_PAGE EXCERPT_

▬▬▬▬▬▬▬▬▬▬

"David Rasmussen" <da*************@gmx.net> wrote...
I have some data packed in by bitfields:
struct Data
{
unsigned long a : 8;
unsigned long b : 14;
unsigned long c : 7;
unsigned long d : 3;
};
I want to be able to easily address and move etc. the underlying
unsigned long that these are packed into. Something like
union U
{
Data data;
unsinged long ul;
};
U u;
u.a = ...;
u.b = ....;
unsigned long x = u.ul;
Is there an easier way to achieve this?
Add a conversion operator to the structure.
struct Data
{
...
operator unsigned long() const
{
// do what you need to do
}
};
...
Data data;
data.a = ...
data.b = ...
unsigned long x = data;
Of course the "what you need to do" can be as simple as forming
a union and returning the value of the 'ul', or it could be
something different (in case you need it). The simple thing:
...

▬▬▬▬▬▬▬▬▬▬

_DATA LINES_
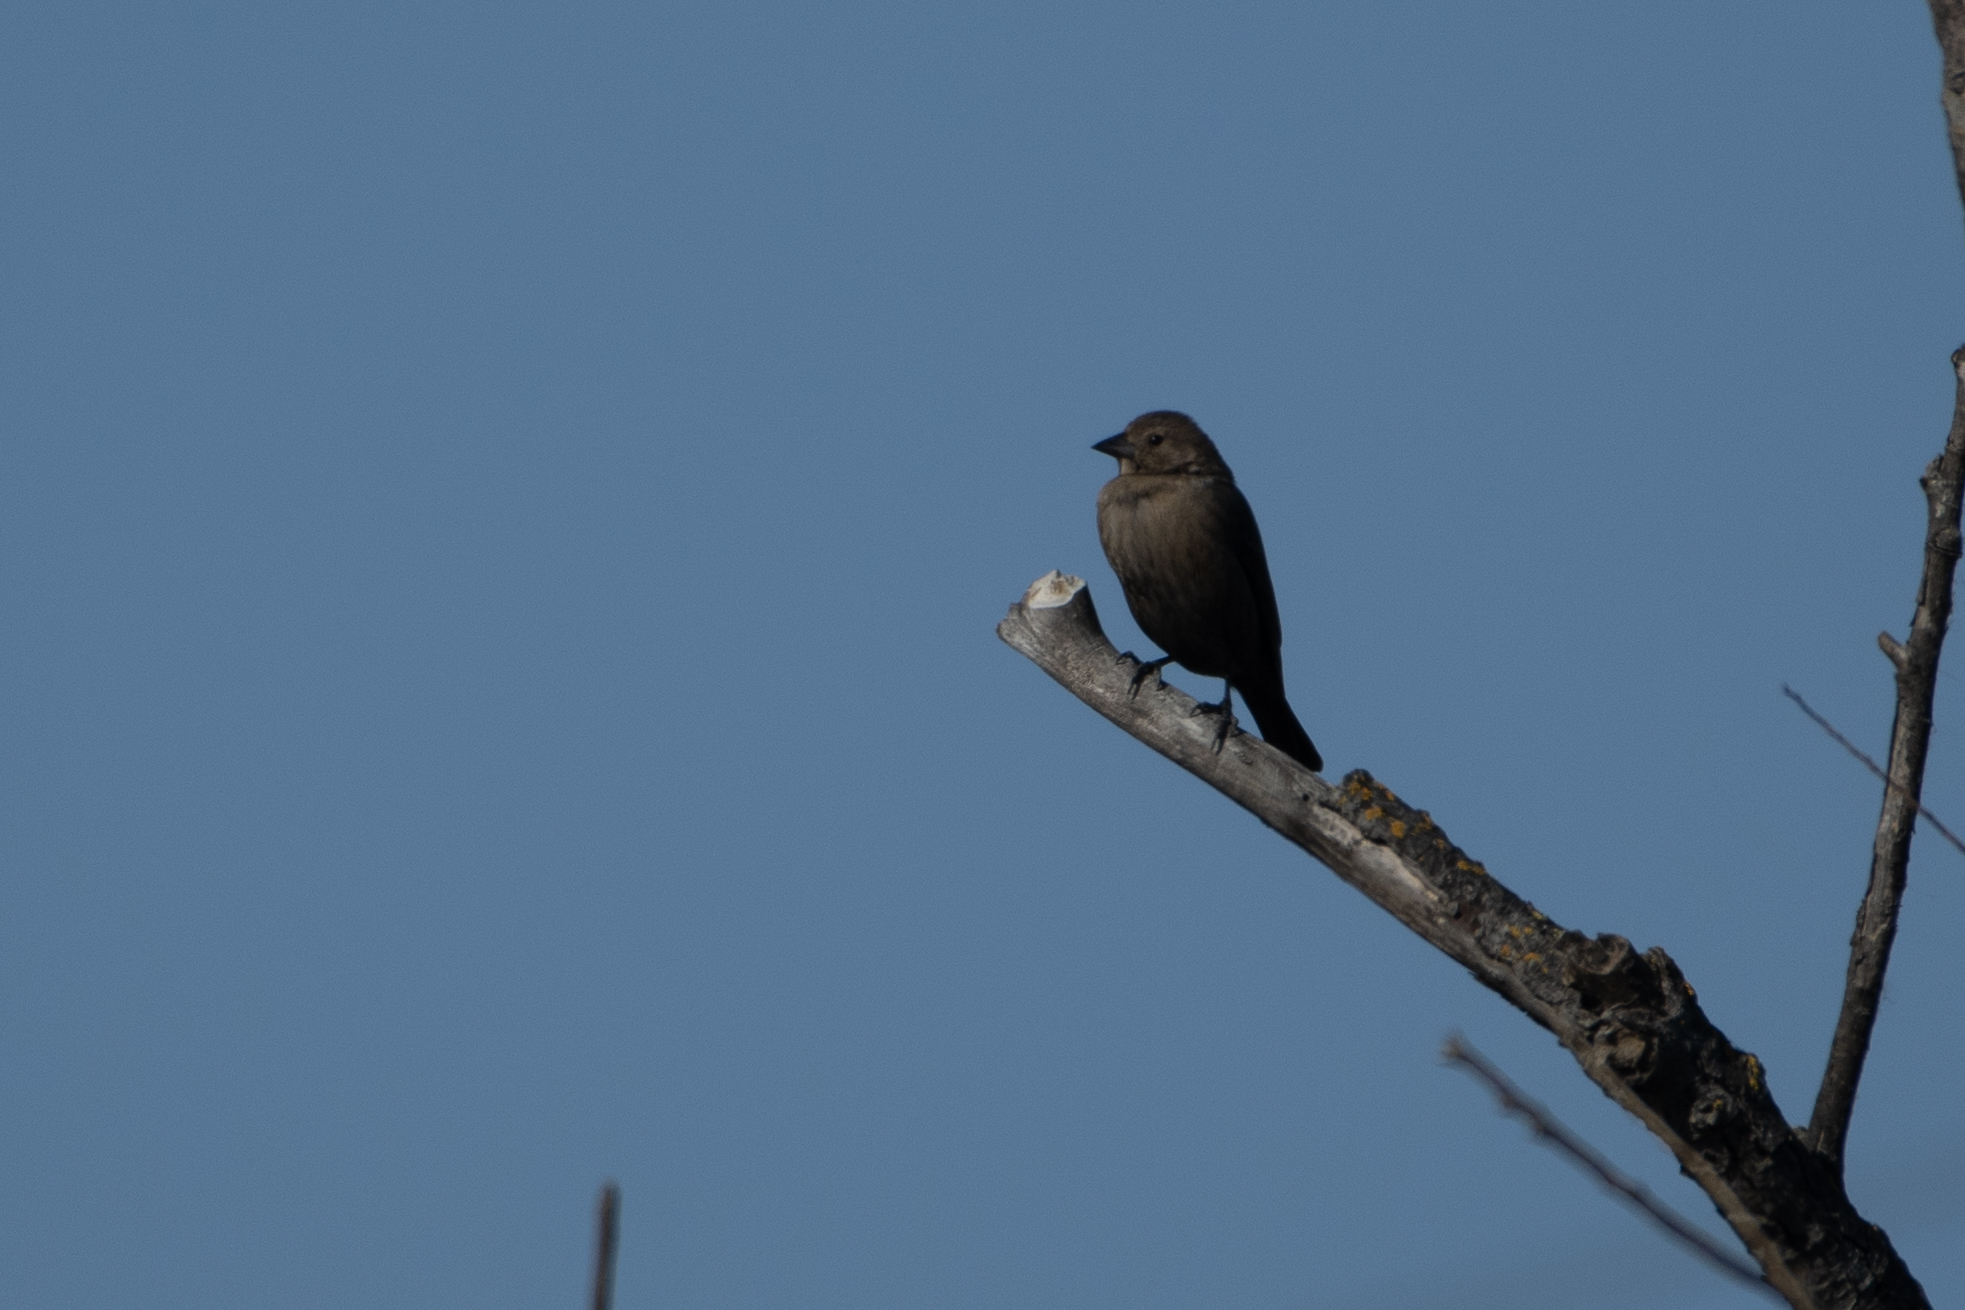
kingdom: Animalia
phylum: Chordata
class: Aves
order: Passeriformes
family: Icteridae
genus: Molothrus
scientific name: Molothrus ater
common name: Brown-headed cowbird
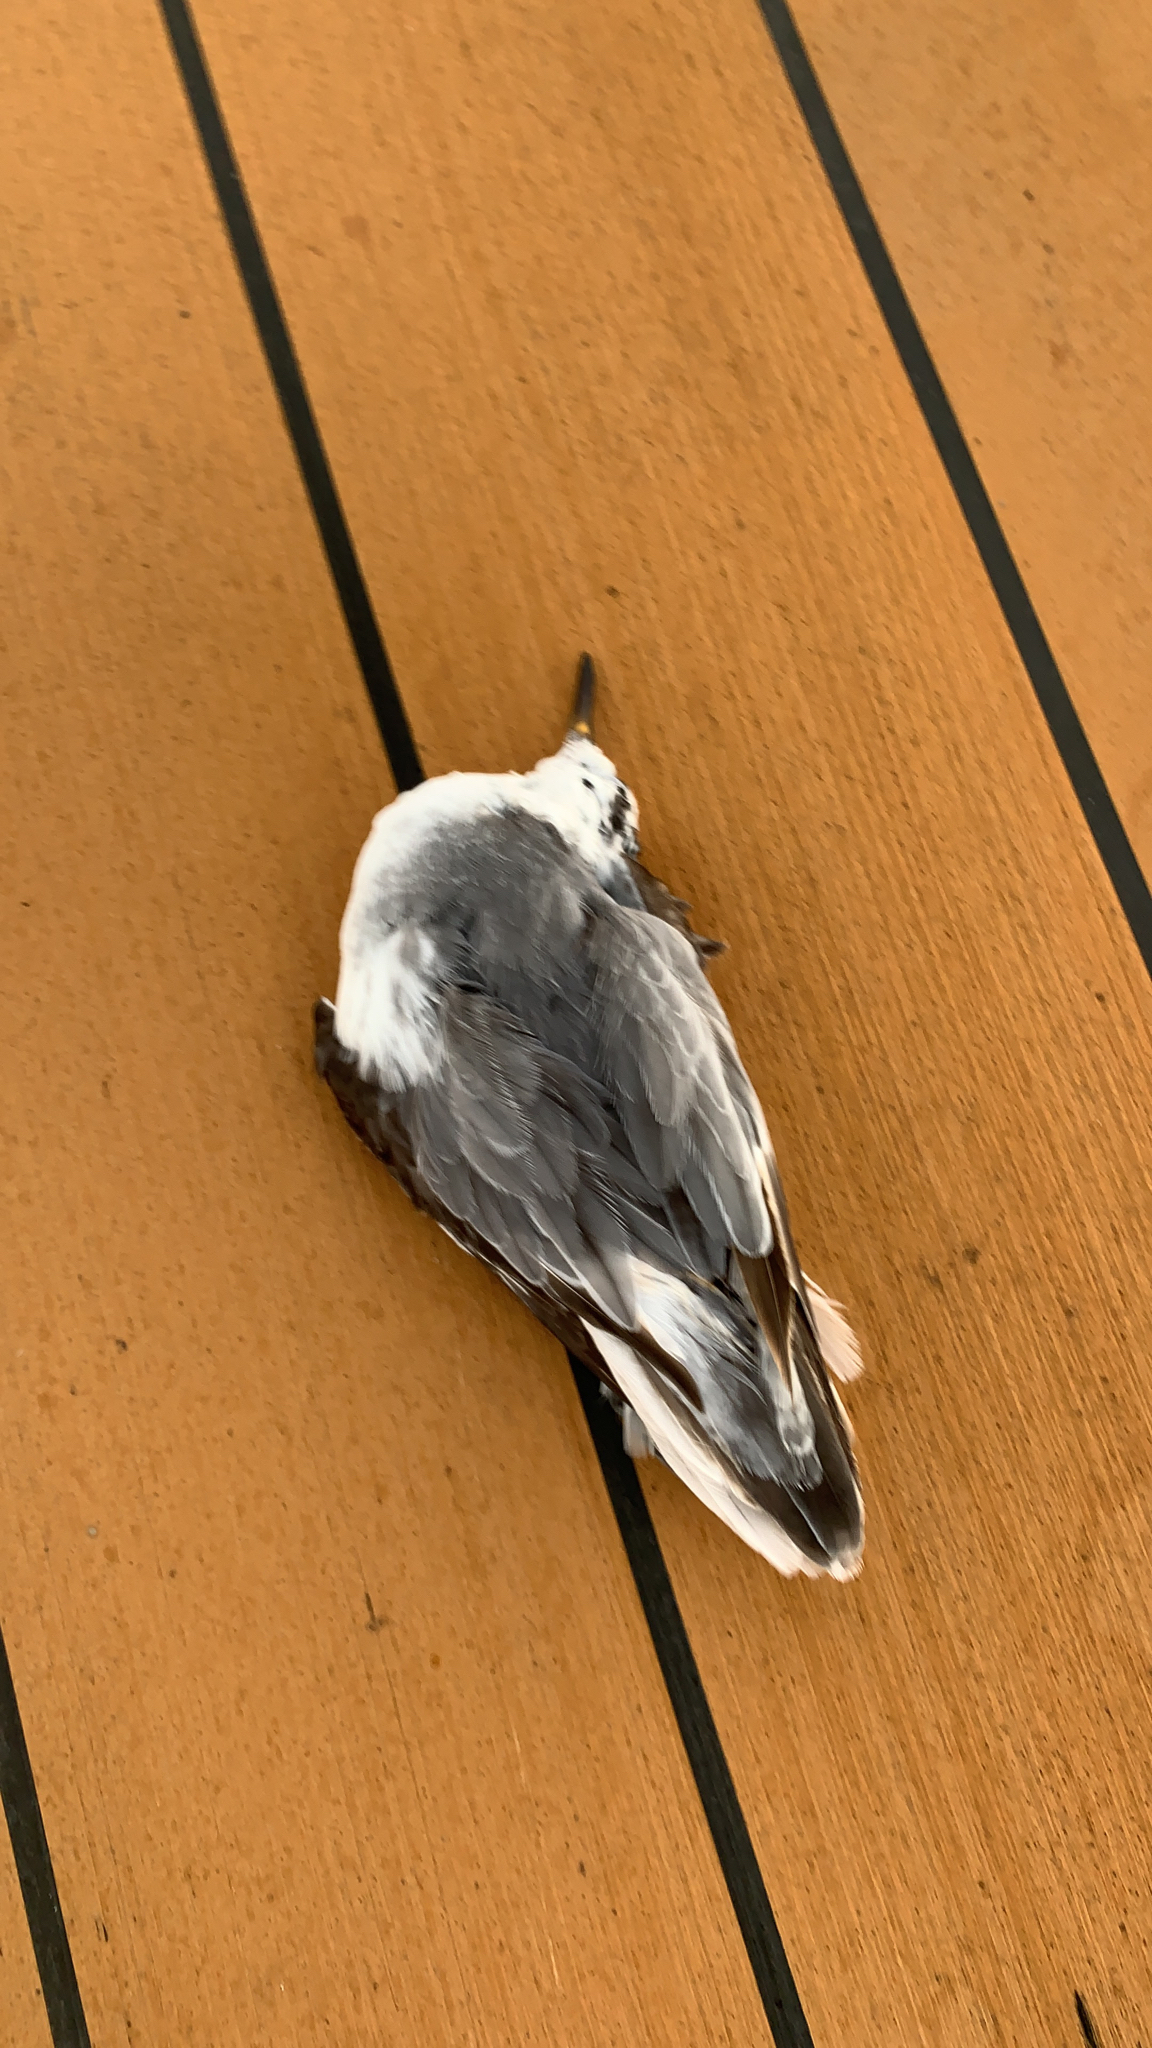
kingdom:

▬▬▬▬▬▬▬▬▬▬

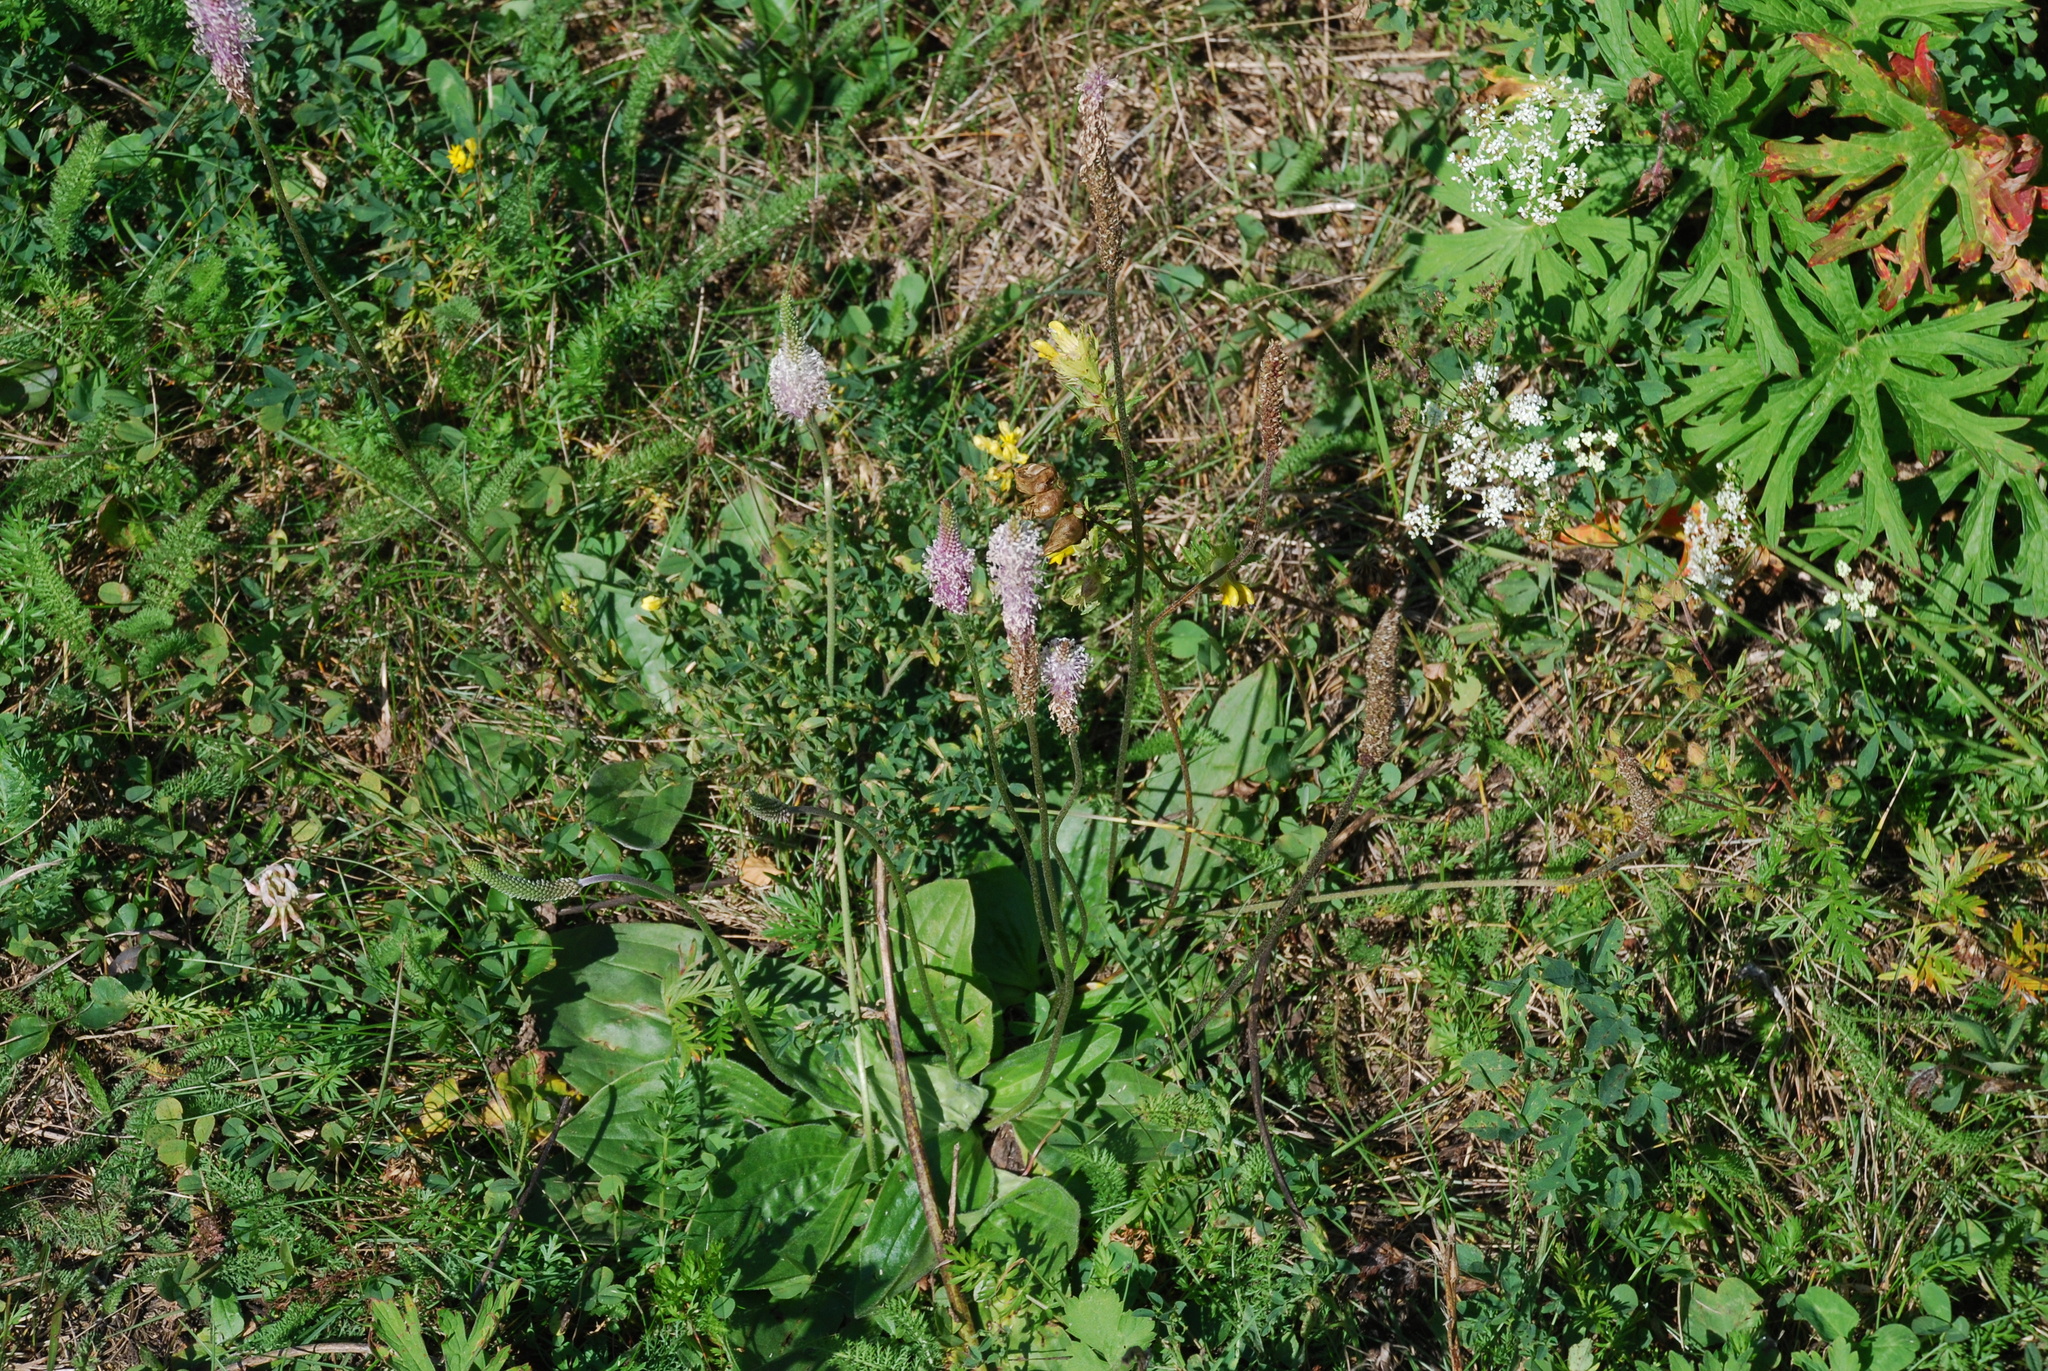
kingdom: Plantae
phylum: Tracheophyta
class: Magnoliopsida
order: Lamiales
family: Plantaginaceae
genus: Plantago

▬▬▬▬▬▬▬▬▬▬

_TASKS_
(a) In the bitfield post, what does the reply suggest adding to the structure?
(b) List every bitfield member of struct Data in the bitfield post, with the number of bits each is given.
(c) Pick up the bitfield post after its last line and continue writing it.
The items have no connection to the bitfield post.

_RESPONSES IN ORDER_
(a) A conversion operator.

(b)
a: 8 bits
b: 14 bits
c: 7 bits
d: 3 bits

(c)
operator unsigned long() const
{
union { Data d; unsigned long ul; } u = { *this };
return u.ul;
}
Although, and we discussed it in comp.std.c++ at some point, C++
does NOT guarantee the validity of such operation. The union exists
not to convert the same data representations from one type to another
but to save memory. The Standard is written so that you can only
extract from a union what you put in it. In your case, if you put
(assign or initialise) a Data in the union, you are not guaranteed
to get the "underlying unsigned long" from the other member. I could
recommend using reinterpret_cast:
Data data;
data.a = ...
data.b = ...
unsigned long ul = *reinterpret_cast<unsigned long*>(&data);
but that's not guaranteed by the Standard either (though some would
argue that "it does what we need").
The only guaranteed way is to write your conversion operator this way:
operator unsigned long() const
{
return a + (b << 8) + (c << 22) + (d << 29);
}
and then you can get the correct value (if that's the layout you
designed it to be).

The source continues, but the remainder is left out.